_Your goal:_ From top to bottom, restate the entries below word for word.
******************************
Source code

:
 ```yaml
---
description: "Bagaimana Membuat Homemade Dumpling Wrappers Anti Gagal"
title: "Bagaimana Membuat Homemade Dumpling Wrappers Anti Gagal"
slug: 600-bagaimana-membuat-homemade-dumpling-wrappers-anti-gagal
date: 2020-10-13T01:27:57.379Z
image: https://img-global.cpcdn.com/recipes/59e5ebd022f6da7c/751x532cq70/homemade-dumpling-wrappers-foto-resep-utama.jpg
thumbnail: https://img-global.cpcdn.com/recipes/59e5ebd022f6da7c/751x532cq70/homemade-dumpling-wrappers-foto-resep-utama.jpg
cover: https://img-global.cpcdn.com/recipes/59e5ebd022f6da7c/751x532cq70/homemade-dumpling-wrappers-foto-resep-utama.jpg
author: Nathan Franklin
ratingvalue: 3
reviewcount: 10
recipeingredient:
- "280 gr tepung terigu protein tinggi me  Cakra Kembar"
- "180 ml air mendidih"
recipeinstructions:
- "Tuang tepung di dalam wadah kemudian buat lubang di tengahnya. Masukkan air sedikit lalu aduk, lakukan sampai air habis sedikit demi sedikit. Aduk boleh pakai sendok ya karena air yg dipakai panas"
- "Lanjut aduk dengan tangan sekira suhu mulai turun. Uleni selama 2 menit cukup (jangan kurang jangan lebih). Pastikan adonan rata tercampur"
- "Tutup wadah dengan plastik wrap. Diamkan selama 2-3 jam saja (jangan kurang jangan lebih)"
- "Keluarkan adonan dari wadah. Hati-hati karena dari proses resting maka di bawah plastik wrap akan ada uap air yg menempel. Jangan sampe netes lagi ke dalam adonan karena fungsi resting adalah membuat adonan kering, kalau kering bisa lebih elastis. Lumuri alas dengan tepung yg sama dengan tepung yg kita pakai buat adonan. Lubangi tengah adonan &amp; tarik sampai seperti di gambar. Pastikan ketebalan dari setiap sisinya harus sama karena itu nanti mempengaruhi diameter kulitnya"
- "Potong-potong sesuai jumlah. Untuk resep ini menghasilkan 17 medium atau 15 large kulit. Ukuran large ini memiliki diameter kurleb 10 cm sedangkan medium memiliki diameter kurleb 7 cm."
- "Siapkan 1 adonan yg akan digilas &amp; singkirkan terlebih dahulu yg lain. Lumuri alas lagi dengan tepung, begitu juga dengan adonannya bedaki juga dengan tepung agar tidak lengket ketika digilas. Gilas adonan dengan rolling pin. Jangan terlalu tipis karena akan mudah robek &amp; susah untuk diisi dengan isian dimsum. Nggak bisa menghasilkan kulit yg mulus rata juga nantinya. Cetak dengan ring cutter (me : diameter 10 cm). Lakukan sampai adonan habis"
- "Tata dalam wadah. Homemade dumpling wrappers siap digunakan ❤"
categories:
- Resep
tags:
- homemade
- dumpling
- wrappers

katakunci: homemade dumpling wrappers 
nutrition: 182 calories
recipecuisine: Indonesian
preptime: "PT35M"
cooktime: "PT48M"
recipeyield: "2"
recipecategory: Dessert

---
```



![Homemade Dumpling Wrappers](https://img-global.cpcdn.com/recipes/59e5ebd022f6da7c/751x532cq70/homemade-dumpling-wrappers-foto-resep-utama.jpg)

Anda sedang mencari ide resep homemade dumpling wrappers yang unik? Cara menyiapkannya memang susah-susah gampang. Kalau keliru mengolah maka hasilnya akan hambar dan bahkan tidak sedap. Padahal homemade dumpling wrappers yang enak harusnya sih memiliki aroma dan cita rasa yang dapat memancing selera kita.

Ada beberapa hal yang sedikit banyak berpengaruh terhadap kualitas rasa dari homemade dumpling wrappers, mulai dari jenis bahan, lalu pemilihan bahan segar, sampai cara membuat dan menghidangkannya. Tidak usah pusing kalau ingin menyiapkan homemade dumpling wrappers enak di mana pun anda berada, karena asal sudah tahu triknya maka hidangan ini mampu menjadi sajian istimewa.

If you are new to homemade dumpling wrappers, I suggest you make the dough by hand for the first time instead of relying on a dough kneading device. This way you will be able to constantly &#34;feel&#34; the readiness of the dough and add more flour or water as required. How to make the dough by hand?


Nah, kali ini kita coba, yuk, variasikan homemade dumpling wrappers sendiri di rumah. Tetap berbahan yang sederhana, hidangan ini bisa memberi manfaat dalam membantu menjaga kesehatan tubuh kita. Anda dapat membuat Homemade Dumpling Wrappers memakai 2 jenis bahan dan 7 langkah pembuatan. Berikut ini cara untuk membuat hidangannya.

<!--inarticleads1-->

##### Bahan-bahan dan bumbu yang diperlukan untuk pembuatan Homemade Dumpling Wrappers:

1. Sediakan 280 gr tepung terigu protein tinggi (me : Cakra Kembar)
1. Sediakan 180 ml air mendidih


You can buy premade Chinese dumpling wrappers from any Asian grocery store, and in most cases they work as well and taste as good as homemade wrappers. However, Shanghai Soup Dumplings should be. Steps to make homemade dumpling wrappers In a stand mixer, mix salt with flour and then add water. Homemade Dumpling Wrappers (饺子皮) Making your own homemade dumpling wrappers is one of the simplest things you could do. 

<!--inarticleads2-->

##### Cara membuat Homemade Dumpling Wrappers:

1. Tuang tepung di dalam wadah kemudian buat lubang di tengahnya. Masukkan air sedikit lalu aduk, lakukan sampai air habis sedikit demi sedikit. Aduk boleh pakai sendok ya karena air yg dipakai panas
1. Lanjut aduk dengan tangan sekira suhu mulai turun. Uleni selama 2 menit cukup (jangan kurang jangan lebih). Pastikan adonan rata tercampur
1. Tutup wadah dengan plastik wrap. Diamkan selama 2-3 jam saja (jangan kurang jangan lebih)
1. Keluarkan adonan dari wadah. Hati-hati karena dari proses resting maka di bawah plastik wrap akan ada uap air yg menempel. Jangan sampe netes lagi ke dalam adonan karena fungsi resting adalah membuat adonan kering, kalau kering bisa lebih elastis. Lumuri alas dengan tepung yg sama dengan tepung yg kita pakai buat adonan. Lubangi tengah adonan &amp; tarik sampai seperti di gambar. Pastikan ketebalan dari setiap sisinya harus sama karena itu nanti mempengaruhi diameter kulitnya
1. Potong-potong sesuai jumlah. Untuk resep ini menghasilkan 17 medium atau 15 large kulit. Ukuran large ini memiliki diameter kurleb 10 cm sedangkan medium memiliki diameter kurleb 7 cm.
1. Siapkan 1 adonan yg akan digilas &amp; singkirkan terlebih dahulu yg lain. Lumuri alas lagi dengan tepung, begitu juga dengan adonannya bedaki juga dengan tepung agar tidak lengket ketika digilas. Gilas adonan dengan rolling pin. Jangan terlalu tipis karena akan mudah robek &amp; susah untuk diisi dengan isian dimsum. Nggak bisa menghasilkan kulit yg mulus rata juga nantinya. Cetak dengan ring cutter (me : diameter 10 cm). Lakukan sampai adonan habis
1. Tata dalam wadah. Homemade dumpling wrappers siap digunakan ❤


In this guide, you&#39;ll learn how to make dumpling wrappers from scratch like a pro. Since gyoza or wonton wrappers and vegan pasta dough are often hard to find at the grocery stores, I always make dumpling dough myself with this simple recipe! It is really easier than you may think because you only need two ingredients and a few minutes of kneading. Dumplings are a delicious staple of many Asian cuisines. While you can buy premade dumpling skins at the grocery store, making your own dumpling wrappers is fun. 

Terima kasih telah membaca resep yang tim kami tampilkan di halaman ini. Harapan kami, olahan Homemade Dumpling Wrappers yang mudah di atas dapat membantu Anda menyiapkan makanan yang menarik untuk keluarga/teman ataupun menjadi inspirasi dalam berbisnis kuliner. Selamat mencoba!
******************************
_Your response:_
Source code

:
 ```yaml
---
description: "Bagaimana Membuat Homemade Dumpling Wrappers Anti Gagal"
title: "Bagaimana Membuat Homemade Dumpling Wrappers Anti Gagal"
slug: 600-bagaimana-membuat-homemade-dumpling-wrappers-anti-gagal
date: 2020-10-13T01:27:57.379Z
image: https://img-global.cpcdn.com/recipes/59e5ebd022f6da7c/751x532cq70/homemade-dumpling-wrappers-foto-resep-utama.jpg
thumbnail: https://img-global.cpcdn.com/recipes/59e5ebd022f6da7c/751x532cq70/homemade-dumpling-wrappers-foto-resep-utama.jpg
cover: https://img-global.cpcdn.com/recipes/59e5ebd022f6da7c/751x532cq70/homemade-dumpling-wrappers-foto-resep-utama.jpg
author: Nathan Franklin
ratingvalue: 3
reviewcount: 10
recipeingredient:
- "280 gr tepung terigu protein tinggi me  Cakra Kembar"
- "180 ml air mendidih"
recipeinstructions:
- "Tuang tepung di dalam wadah kemudian buat lubang di tengahnya. Masukkan air sedikit lalu aduk, lakukan sampai air habis sedikit demi sedikit. Aduk boleh pakai sendok ya karena air yg dipakai panas"
- "Lanjut aduk dengan tangan sekira suhu mulai turun. Uleni selama 2 menit cukup (jangan kurang jangan lebih). Pastikan adonan rata tercampur"
- "Tutup wadah dengan plastik wrap. Diamkan selama 2-3 jam saja (jangan kurang jangan lebih)"
- "Keluarkan adonan dari wadah. Hati-hati karena dari proses resting maka di bawah plastik wrap akan ada uap air yg menempel. Jangan sampe netes lagi ke dalam adonan karena fungsi resting adalah membuat adonan kering, kalau kering bisa lebih elastis. Lumuri alas dengan tepung yg sama dengan tepung yg kita pakai buat adonan. Lubangi tengah adonan &amp; tarik sampai seperti di gambar. Pastikan ketebalan dari setiap sisinya harus sama karena itu nanti mempengaruhi diameter kulitnya"
- "Potong-potong sesuai jumlah. Untuk resep ini menghasilkan 17 medium atau 15 large kulit. Ukuran large ini memiliki diameter kurleb 10 cm sedangkan medium memiliki diameter kurleb 7 cm."
- "Siapkan 1 adonan yg akan digilas &amp; singkirkan terlebih dahulu yg lain. Lumuri alas lagi dengan tepung, begitu juga dengan adonannya bedaki juga dengan tepung agar tidak lengket ketika digilas. Gilas adonan dengan rolling pin. Jangan terlalu tipis karena akan mudah robek &amp; susah untuk diisi dengan isian dimsum. Nggak bisa menghasilkan kulit yg mulus rata juga nantinya. Cetak dengan ring cutter (me : diameter 10 cm). Lakukan sampai adonan habis"
- "Tata dalam wadah. Homemade dumpling wrappers siap digunakan ❤"
categories:
- Resep
tags:
- homemade
- dumpling
- wrappers

katakunci: homemade dumpling wrappers 
nutrition: 182 calories
recipecuisine: Indonesian
preptime: "PT35M"
cooktime: "PT48M"
recipeyield: "2"
recipecategory: Dessert

---
```



![Homemade Dumpling Wrappers](https://img-global.cpcdn.com/recipes/59e5ebd022f6da7c/751x532cq70/homemade-dumpling-wrappers-foto-resep-utama.jpg)

Anda sedang mencari ide resep homemade dumpling wrappers yang unik? Cara menyiapkannya memang susah-susah gampang. Kalau keliru mengolah maka hasilnya akan hambar dan bahkan tidak sedap. Padahal homemade dumpling wrappers yang enak harusnya sih memiliki aroma dan cita rasa yang dapat memancing selera kita.

Ada beberapa hal yang sedikit banyak berpengaruh terhadap kualitas rasa dari homemade dumpling wrappers, mulai dari jenis bahan, lalu pemilihan bahan segar, sampai cara membuat dan menghidangkannya. Tidak usah pusing kalau ingin menyiapkan homemade dumpling wrappers enak di mana pun anda berada, karena asal sudah tahu triknya maka hidangan ini mampu menjadi sajian istimewa.

If you are new to homemade dumpling wrappers, I suggest you make the dough by hand for the first time instead of relying on a dough kneading device. This way you will be able to constantly &#34;feel&#34; the readiness of the dough and add more flour or water as required. How to make the dough by hand?


Nah, kali ini kita coba, yuk, variasikan homemade dumpling wrappers sendiri di rumah. Tetap berbahan yang sederhana, hidangan ini bisa memberi manfaat dalam membantu menjaga kesehatan tubuh kita. Anda dapat membuat Homemade Dumpling Wrappers memakai 2 jenis bahan dan 7 langkah pembuatan. Berikut ini cara untuk membuat hidangannya.

<!--inarticleads1-->

##### Bahan-bahan dan bumbu yang diperlukan untuk pembuatan Homemade Dumpling Wrappers:

1. Sediakan 280 gr tepung terigu protein tinggi (me : Cakra Kembar)
1. Sediakan 180 ml air mendidih


You can buy premade Chinese dumpling wrappers from any Asian grocery store, and in most cases they work as well and taste as good as homemade wrappers. However, Shanghai Soup Dumplings should be. Steps to make homemade dumpling wrappers In a stand mixer, mix salt with flour and then add water. Homemade Dumpling Wrappers (饺子皮) Making your own homemade dumpling wrappers is one of the simplest things you could do. 

<!--inarticleads2-->

##### Cara membuat Homemade Dumpling Wrappers:

1. Tuang tepung di dalam wadah kemudian buat lubang di tengahnya. Masukkan air sedikit lalu aduk, lakukan sampai air habis sedikit demi sedikit. Aduk boleh pakai sendok ya karena air yg dipakai panas
1. Lanjut aduk dengan tangan sekira suhu mulai turun. Uleni selama 2 menit cukup (jangan kurang jangan lebih). Pastikan adonan rata tercampur
1. Tutup wadah dengan plastik wrap. Diamkan selama 2-3 jam saja (jangan kurang jangan lebih)
1. Keluarkan adonan dari wadah. Hati-hati karena dari proses resting maka di bawah plastik wrap akan ada uap air yg menempel. Jangan sampe netes lagi ke dalam adonan karena fungsi resting adalah membuat adonan kering, kalau kering bisa lebih elastis. Lumuri alas dengan tepung yg sama dengan tepung yg kita pakai buat adonan. Lubangi tengah adonan &amp; tarik sampai seperti di gambar. Pastikan ketebalan dari setiap sisinya harus sama karena itu nanti mempengaruhi diameter kulitnya
1. Potong-potong sesuai jumlah. Untuk resep ini menghasilkan 17 medium atau 15 large kulit. Ukuran large ini memiliki diameter kurleb 10 cm sedangkan medium memiliki diameter kurleb 7 cm.
1. Siapkan 1 adonan yg akan digilas &amp; singkirkan terlebih dahulu yg lain. Lumuri alas lagi dengan tepung, begitu juga dengan adonannya bedaki juga dengan tepung agar tidak lengket ketika digilas. Gilas adonan dengan rolling pin. Jangan terlalu tipis karena akan mudah robek &amp; susah untuk diisi dengan isian dimsum. Nggak bisa menghasilkan kulit yg mulus rata juga nantinya. Cetak dengan ring cutter (me : diameter 10 cm). Lakukan sampai adonan habis
1. Tata dalam wadah. Homemade dumpling wrappers siap digunakan ❤


In this guide, you&#39;ll learn how to make dumpling wrappers from scratch like a pro. Since gyoza or wonton wrappers and vegan pasta dough are often hard to find at the grocery stores, I always make dumpling dough myself with this simple recipe! It is really easier than you may think because you only need two ingredients and a few minutes of kneading. Dumplings are a delicious staple of many Asian cuisines. While you can buy premade dumpling skins at the grocery store, making your own dumpling wrappers is fun. 

Terima kasih telah membaca resep yang tim kami tampilkan di halaman ini. Harapan kami, olahan Homemade Dumpling Wrappers yang mudah di atas dapat membantu Anda menyiapkan makanan yang menarik untuk keluarga/teman ataupun menjadi inspirasi dalam berbisnis kuliner. Selamat mencoba!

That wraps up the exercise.